After we got the data clean, we analyzed the data for every question we had.
One of the decisions we made, right in the beginning, was to drop PC and mobile on our strategy, because they are a volatile market, with many games depending on free-to-play models, microtransactions, etc. For this, we focused on the main consoles (PlayStation, Nintendo, Xbox), looking for real gaming unit sales, but still, used all data for statistical purposes.
Looking at PS vs Xbox vs Nintendo, we concluded that Switch had the highest revenue per game, followed by cross-platform. In content and genre, again, cross-platform had the most revenue, with higher numbers in strategy and adventure. We tried to see if there was a correlation between Metacritic scores and revenue, but we find that there´s no correlation. *Metacritic is a platform that combines the average scores from all gaming outlets that give games a review score.

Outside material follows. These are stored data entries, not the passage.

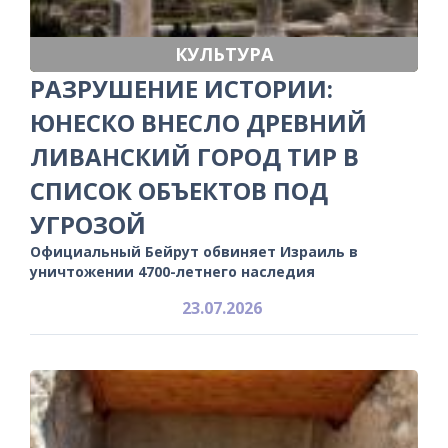
КУЛЬТУРА
РАЗРУШЕНИЕ ИСТОРИИ:
ЮНЕСКО ВНЕСЛО ДРЕВНИЙ
ЛИВАНСКИЙ ГОРОД ТИР В
СПИСОК ОБЪЕКТОВ ПОД
УГРОЗОЙ
Официальный Бейрут обвиняет Израиль в
уничтожении 4700-летнего наследия
23.07.2026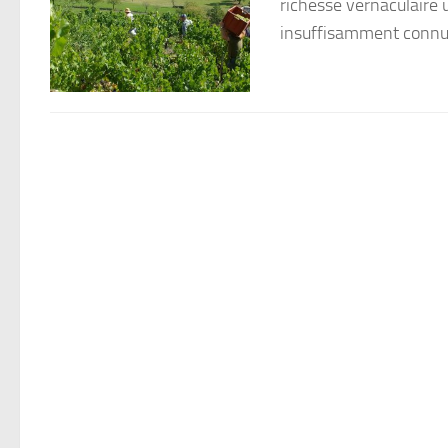
richesse vernaculaire u
insuffisamment connu :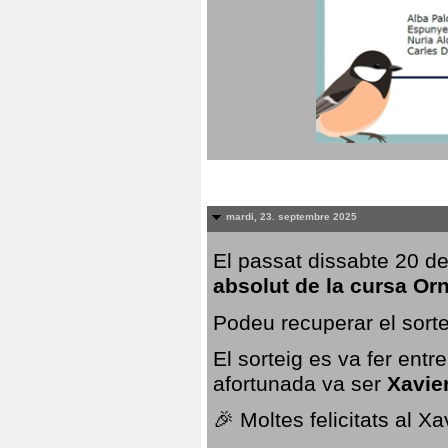
mardi, 23. septembre 2025
El passat dissabte 20 de
absolut de la cursa Or
Podeu recuperar el sorte
El sorteig es va fer ent
afortunada va ser
Xavie
🎉 Moltes felicitats al X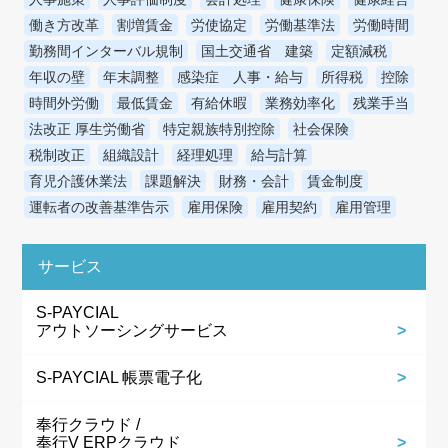
働き方改革
割増賃金
労使協定
労働基準法
労働時間
勤務間インターバル規制
国土交通省 建築
定額減税
年収の壁
年末調整
感染症 人事・給与
所得税
控除
時間外労働
最低賃金
有給休暇
業務効率化
残業手当
法改正 厚生労働省
特定親族特別控除
社会保険
税制改正
組織設計
経理処理
給与計算
育児介護休業法
課題解決
財務・会計
賃金制度
運転者の改善基準告示
雇用保険
雇用契約
雇用管理
サービス
S-PAYCIAL
アウトソーシングサービス
S-PAYCIAL 帳票電子化
奉行クラウド /
奉行V ERPクラウド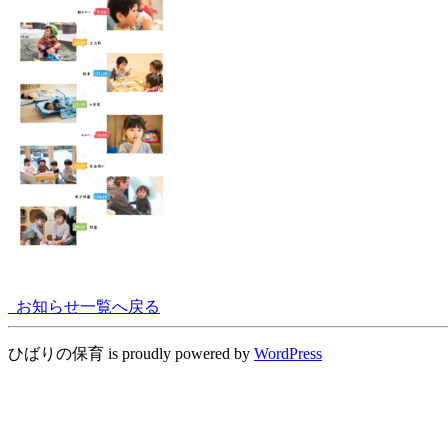
お知らせ一覧へ戻る
ひばりの保育 is proudly powered by
WordPress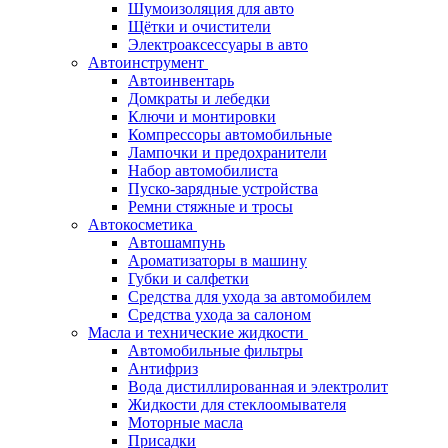
Шумоизоляция для авто
Щётки и очистители
Электроаксессуары в авто
Автоинструмент
Автоинвентарь
Домкраты и лебедки
Ключи и монтировки
Компрессоры автомобильные
Лампочки и предохранители
Набор автомобилиста
Пуско-зарядные устройства
Ремни стяжные и тросы
Автокосметика
Автошампунь
Ароматизаторы в машину
Губки и салфетки
Средства для ухода за автомобилем
Средства ухода за салоном
Масла и технические жидкости
Автомобильные фильтры
Антифриз
Вода дистиллированная и электролит
Жидкости для стеклоомывателя
Моторные масла
Присадки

We found that the games that scored the best in Metacritic (80+) had the best total revenues. Looking for best portfolios to invest in, Sony was the company with more games above 80+ scores, followed by Microsoft and Rockstar. In revenues, Sony still had the best total income, followed by Activision and Rockstar.

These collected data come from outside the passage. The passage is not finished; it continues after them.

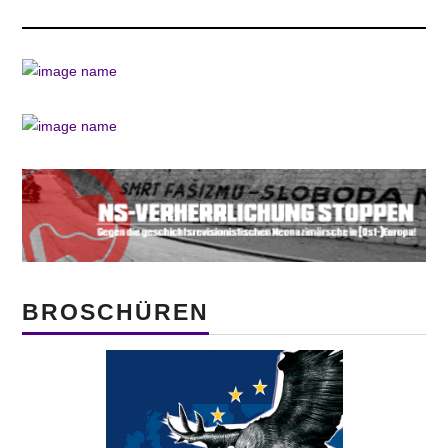
BROSCHÜREN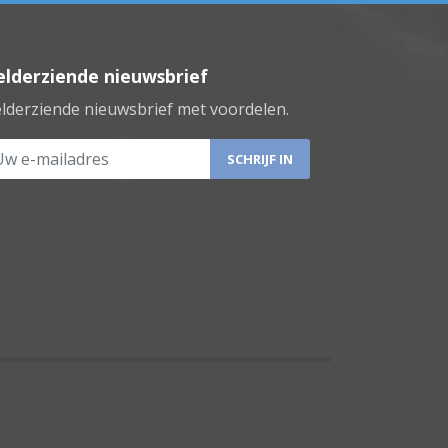
lderziende nieuwsbrief
lderziende nieuwsbrief met voordelen.
 e-mailadres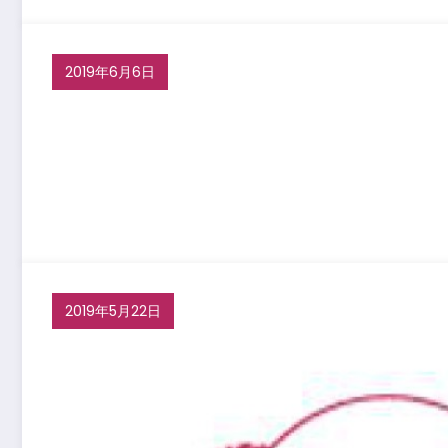
2019年6月6日
2019年5月22日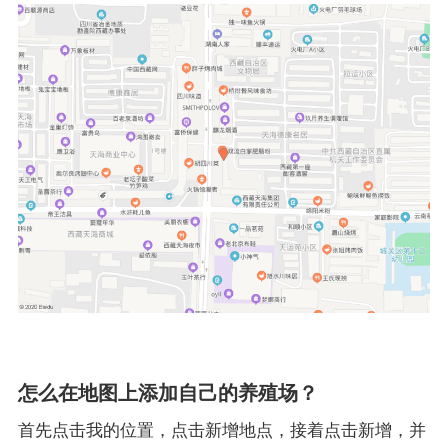
怎么在地图上添加自己的养殖场？
首先点击我的位置，点击新增地点，接着点击新增，并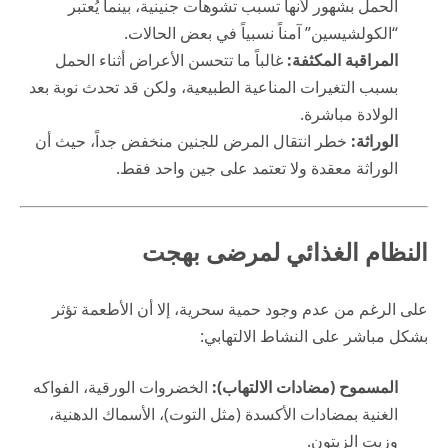
الحمل بشهور لأنها تسبب تشوهات جنينية، بينما يُعتبر
“الكولشيسين” آمناً نسبياً في بعض الحالات.
المراقبة المكثفة:
غالباً ما تتحسن الأعراض أثناء الحمل
بسبب التغيرات المناعية الطبيعية، ولكن قد تحدث نوبة بعد
الولادة مباشرة.
الوراثة:
خطر انتقال المرض للجنين منخفض جداً، حيث أن
الوراثة معقدة ولا تعتمد على جين واحد فقط.
النظام الغذائي لمرضى بهجت
على الرغم من عدم وجود حمية سحرية، إلا أن الأطعمة تؤثر
بشكل مباشر على النشاط الالتهابي:
المسموح (مضادات الالتهاب):
الخضروات الورقية، الفواكه
الغنية بمضادات الأكسدة (مثل التوت)، الأسماك الدهنية،
وزيت الزيتون.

Looking for the most played genres by number of players, we found that action, strategy and sports attract the highest total number of players across the gaming industry. Overall, genres with fast-paced or strategic gameplay tend to dominate player engagement.
In the conclusions, the Ravenclaw Gaming Investment Group decided to invest in multiplatforms, with a preference toward Nintendo consoles. Nintendo Switch has the lowest player totals comparatively, but they still represent major segments in the market. Nintendo has the highest per-game revenue median, so probably high revenue per person/game. Mario Kart and Animal Crossing are still very profitable.

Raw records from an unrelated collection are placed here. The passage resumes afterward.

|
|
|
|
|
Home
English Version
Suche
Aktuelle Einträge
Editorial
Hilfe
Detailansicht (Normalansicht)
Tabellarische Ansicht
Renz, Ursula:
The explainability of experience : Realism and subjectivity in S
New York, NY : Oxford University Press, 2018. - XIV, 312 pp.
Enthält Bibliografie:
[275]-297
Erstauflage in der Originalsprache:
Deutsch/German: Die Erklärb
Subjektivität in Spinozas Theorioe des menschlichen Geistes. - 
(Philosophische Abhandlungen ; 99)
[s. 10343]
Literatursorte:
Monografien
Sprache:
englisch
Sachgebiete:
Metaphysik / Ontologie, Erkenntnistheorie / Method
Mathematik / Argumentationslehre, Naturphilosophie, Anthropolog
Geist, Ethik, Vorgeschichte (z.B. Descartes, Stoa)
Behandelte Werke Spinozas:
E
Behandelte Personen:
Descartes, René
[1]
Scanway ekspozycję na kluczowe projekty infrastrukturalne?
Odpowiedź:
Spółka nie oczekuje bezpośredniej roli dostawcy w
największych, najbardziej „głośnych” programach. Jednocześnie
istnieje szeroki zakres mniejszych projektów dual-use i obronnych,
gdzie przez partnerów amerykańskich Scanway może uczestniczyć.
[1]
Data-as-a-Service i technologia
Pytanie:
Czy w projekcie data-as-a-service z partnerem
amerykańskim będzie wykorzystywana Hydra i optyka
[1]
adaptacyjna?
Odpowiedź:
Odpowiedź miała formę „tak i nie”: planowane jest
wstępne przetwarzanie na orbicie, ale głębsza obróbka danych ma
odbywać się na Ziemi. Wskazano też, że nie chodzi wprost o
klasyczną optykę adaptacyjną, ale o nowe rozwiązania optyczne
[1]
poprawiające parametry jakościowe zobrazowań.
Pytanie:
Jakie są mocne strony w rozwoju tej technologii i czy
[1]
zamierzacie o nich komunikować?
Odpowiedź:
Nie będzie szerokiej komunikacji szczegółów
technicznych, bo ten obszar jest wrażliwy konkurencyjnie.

And finally, for the decision to cross-platform, we found that the strong performance in this highlights an industry trend: players prefer games that don’t lock them to a single console.
The team was very confident in the dataset chosen and the business plan to invest on a console. The team had some minor challenges in coding, so we decided to keep it on Python/Pandas. There was some confusion at the start with pushing, pulling, and changing the environment from the files in the repository, but never have conflicts to resolve. Every team member worked in their own Jupyter file, then we compiled all code from contributions to a main final file. We had some challenges compiling all the code in the same file, because of conflicts in column names and some rows. This could be avoided if all members started to code after the cleaning process.
On Day 5 we presented our findings and pitched the business plan. We finish the final code, with legends about the code to fill best practises learnings.
We drew a Relationship chart in Miro from our database, for practise purposes.

Than we translate the chart to DrawDB to get code for SQL, for practise purposes. https://www.drawdb.app/editor?shareId=aefa044a1175f8ca638d2245f72bc3eb
Chart images saved in Figure folder.
The results from the analysis available upon request.
This project helped our team practice collaborative data analysis, investment reasoning, and Python-based visualization while exploring key trends in the global gaming industry.